**What the exercise asks**.
Repeat every entry exactly as given.
*** Material supplied Section Begins ***
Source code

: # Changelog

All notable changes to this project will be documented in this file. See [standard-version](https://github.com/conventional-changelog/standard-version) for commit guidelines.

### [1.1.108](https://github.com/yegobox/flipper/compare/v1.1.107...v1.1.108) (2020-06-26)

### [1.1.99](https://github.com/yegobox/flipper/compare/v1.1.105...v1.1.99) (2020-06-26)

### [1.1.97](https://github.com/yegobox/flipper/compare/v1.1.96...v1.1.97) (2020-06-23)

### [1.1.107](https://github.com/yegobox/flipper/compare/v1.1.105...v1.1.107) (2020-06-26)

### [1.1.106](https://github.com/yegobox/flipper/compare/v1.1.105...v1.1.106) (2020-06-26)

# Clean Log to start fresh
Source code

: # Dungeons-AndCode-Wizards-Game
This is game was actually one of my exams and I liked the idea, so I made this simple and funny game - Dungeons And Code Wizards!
*** Material supplied Section Ends ***
**Solution to this task**.
Source code

: # Changelog

All notable changes to this project will be documented in this file. See [standard-version](https://github.com/conventional-changelog/standard-version) for commit guidelines.

### [1.1.108](https://github.com/yegobox/flipper/compare/v1.1.107...v1.1.108) (2020-06-26)

### [1.1.99](https://github.com/yegobox/flipper/compare/v1.1.105...v1.1.99) (2020-06-26)

### [1.1.97](https://github.com/yegobox/flipper/compare/v1.1.96...v1.1.97) (2020-06-23)

### [1.1.107](https://github.com/yegobox/flipper/compare/v1.1.105...v1.1.107) (2020-06-26)

### [1.1.106](https://github.com/yegobox/flipper/compare/v1.1.105...v1.1.106) (2020-06-26)

# Clean Log to start fresh
Source code

: # Dungeons-AndCode-Wizards-Game
This is game was actually one of my exams and I liked the idea, so I made this simple and funny game - Dungeons And Code Wizards!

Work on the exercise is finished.